Page-level text extractions
----

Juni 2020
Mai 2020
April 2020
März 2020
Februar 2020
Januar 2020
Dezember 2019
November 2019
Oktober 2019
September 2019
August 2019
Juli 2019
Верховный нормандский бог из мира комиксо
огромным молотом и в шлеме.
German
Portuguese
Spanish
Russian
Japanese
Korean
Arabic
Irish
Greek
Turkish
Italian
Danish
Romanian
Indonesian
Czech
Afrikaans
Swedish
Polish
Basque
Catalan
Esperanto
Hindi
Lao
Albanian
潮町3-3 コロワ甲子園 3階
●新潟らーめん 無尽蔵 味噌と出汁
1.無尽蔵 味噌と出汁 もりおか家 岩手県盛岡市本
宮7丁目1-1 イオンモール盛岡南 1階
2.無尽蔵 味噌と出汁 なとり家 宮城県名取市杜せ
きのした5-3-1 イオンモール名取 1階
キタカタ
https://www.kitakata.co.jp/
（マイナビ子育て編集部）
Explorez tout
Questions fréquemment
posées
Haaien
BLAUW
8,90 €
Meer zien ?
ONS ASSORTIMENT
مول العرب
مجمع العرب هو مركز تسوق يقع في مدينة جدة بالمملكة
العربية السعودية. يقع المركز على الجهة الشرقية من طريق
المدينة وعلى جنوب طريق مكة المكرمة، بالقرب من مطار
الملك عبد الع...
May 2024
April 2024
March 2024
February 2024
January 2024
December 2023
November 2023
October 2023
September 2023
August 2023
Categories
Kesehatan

----

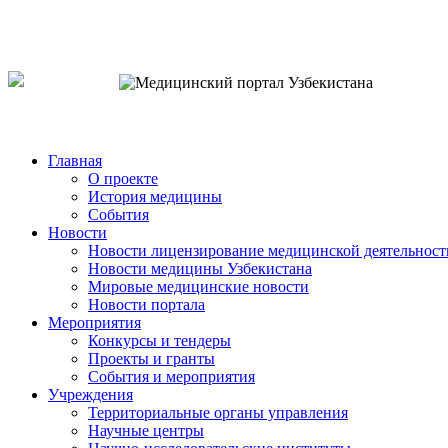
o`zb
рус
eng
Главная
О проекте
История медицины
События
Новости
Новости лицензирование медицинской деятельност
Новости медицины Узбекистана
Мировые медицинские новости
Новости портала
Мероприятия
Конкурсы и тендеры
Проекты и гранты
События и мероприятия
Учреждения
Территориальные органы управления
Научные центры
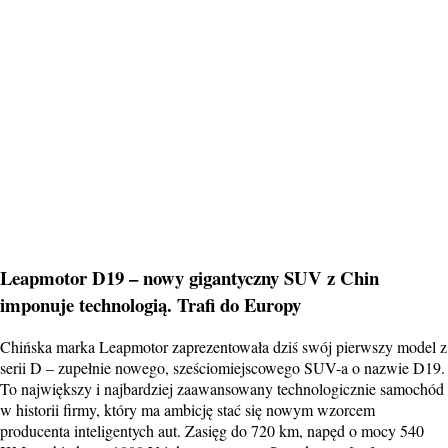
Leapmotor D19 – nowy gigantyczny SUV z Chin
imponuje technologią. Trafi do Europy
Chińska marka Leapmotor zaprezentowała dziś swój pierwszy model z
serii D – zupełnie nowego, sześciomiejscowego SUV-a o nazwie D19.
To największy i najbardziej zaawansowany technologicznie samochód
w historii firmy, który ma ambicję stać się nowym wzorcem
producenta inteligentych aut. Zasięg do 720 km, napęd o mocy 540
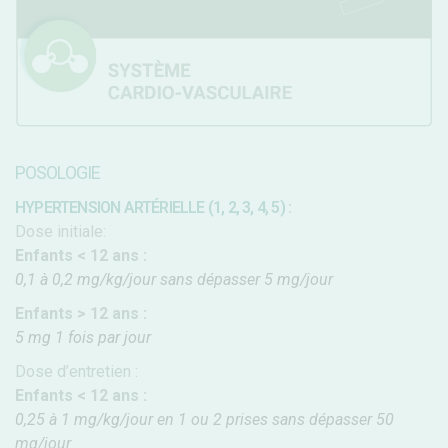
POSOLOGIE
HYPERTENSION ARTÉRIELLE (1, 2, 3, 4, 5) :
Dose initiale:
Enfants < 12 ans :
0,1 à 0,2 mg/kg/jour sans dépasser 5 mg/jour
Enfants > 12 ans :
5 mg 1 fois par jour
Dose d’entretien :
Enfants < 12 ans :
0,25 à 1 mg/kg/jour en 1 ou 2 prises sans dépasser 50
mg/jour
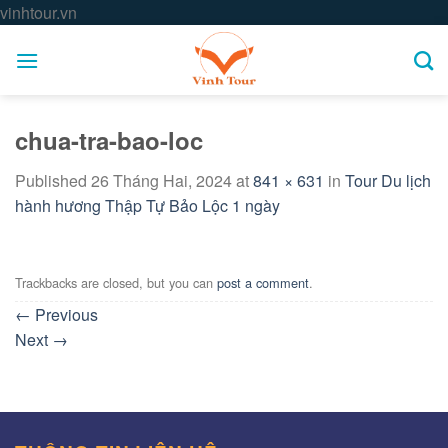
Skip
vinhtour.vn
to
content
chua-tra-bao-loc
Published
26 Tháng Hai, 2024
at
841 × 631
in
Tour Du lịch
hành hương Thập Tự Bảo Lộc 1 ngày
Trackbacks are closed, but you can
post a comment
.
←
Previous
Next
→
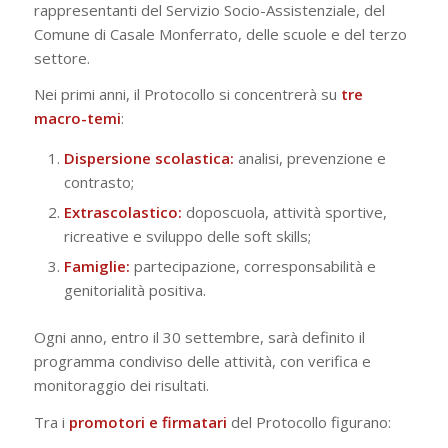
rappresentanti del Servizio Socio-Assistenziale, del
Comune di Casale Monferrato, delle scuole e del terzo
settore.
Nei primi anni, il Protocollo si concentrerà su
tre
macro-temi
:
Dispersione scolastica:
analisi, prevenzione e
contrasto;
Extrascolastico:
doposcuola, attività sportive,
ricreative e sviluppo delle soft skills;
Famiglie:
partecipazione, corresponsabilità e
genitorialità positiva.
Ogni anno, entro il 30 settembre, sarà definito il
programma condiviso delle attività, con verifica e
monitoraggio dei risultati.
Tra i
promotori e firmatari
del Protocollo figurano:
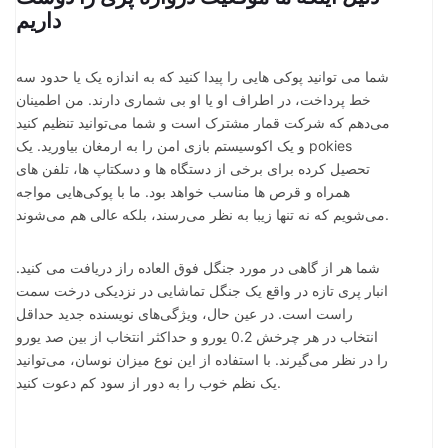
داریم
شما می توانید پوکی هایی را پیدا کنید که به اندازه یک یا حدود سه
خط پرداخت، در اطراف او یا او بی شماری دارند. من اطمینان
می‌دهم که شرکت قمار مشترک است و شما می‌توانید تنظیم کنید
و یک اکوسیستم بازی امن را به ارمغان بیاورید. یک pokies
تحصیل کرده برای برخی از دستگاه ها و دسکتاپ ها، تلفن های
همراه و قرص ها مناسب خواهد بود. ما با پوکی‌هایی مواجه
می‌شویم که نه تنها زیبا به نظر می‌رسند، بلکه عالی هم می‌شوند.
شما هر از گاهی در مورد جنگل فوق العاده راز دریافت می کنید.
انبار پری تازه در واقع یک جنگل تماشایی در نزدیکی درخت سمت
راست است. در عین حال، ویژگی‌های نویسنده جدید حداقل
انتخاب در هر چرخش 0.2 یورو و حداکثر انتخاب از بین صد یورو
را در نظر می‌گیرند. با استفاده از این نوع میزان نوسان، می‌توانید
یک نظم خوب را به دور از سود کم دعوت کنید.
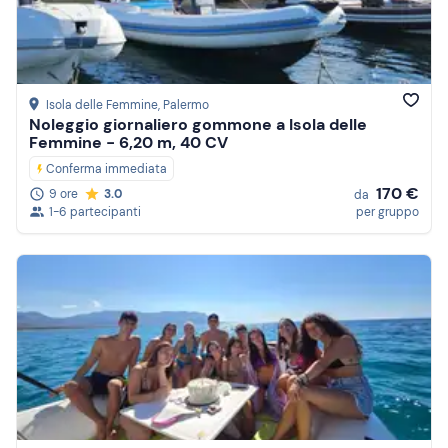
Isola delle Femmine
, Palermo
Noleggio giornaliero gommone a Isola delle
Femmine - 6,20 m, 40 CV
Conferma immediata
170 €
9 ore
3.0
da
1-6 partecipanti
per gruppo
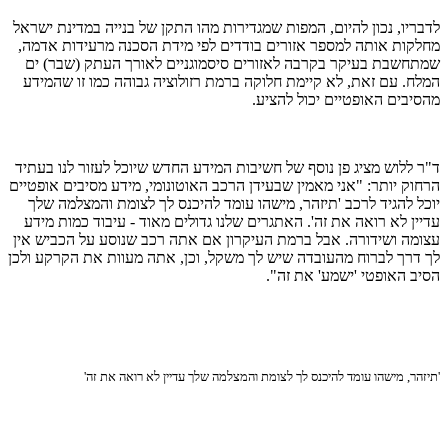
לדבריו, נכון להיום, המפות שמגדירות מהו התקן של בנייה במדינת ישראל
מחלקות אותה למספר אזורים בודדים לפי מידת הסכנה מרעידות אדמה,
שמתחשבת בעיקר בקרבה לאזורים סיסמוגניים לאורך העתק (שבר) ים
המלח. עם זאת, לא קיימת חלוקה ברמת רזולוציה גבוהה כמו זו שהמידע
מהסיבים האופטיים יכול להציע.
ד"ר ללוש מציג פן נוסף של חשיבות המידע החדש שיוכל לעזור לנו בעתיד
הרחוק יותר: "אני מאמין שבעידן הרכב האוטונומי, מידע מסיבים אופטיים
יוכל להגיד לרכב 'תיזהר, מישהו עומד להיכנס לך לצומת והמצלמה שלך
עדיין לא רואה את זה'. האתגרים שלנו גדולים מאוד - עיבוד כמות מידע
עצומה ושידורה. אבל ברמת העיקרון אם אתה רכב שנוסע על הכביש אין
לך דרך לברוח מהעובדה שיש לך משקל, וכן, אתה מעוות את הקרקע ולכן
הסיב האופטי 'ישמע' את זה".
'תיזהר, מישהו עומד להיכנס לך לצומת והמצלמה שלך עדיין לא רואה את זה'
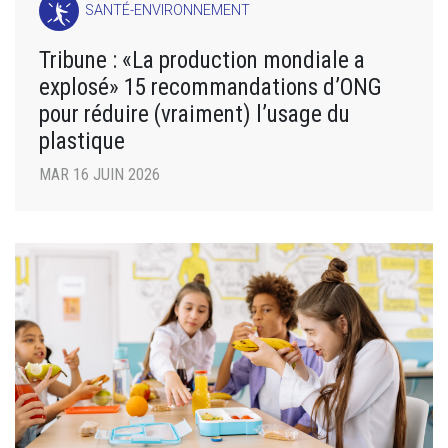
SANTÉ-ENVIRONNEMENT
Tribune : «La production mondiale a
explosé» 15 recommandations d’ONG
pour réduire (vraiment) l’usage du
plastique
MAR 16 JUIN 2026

----

[WHAT THE TASK ASKS] For the entries above, print exactly the lines between the one with "יוכל להגיד לרכב" and the one with "MAR 16 JUIN 2026", inclusive, with no pictures.

[TASK OUTPUT]
יוכל להגיד לרכב 'תיזהר, מישהו עומד להיכנס לך לצומת והמצלמה שלך
עדיין לא רואה את זה'. האתגרים שלנו גדולים מאוד - עיבוד כמות מידע
עצומה ושידורה. אבל ברמת העיקרון אם אתה רכב שנוסע על הכביש אין
לך דרך לברוח מהעובדה שיש לך משקל, וכן, אתה מעוות את הקרקע ולכן
הסיב האופטי 'ישמע' את זה".
'תיזהר, מישהו עומד להיכנס לך לצומת והמצלמה שלך עדיין לא רואה את זה'
SANTÉ-ENVIRONNEMENT
Tribune : «La production mondiale a
explosé» 15 recommandations d’ONG
pour réduire (vraiment) l’usage du
plastique
MAR 16 JUIN 2026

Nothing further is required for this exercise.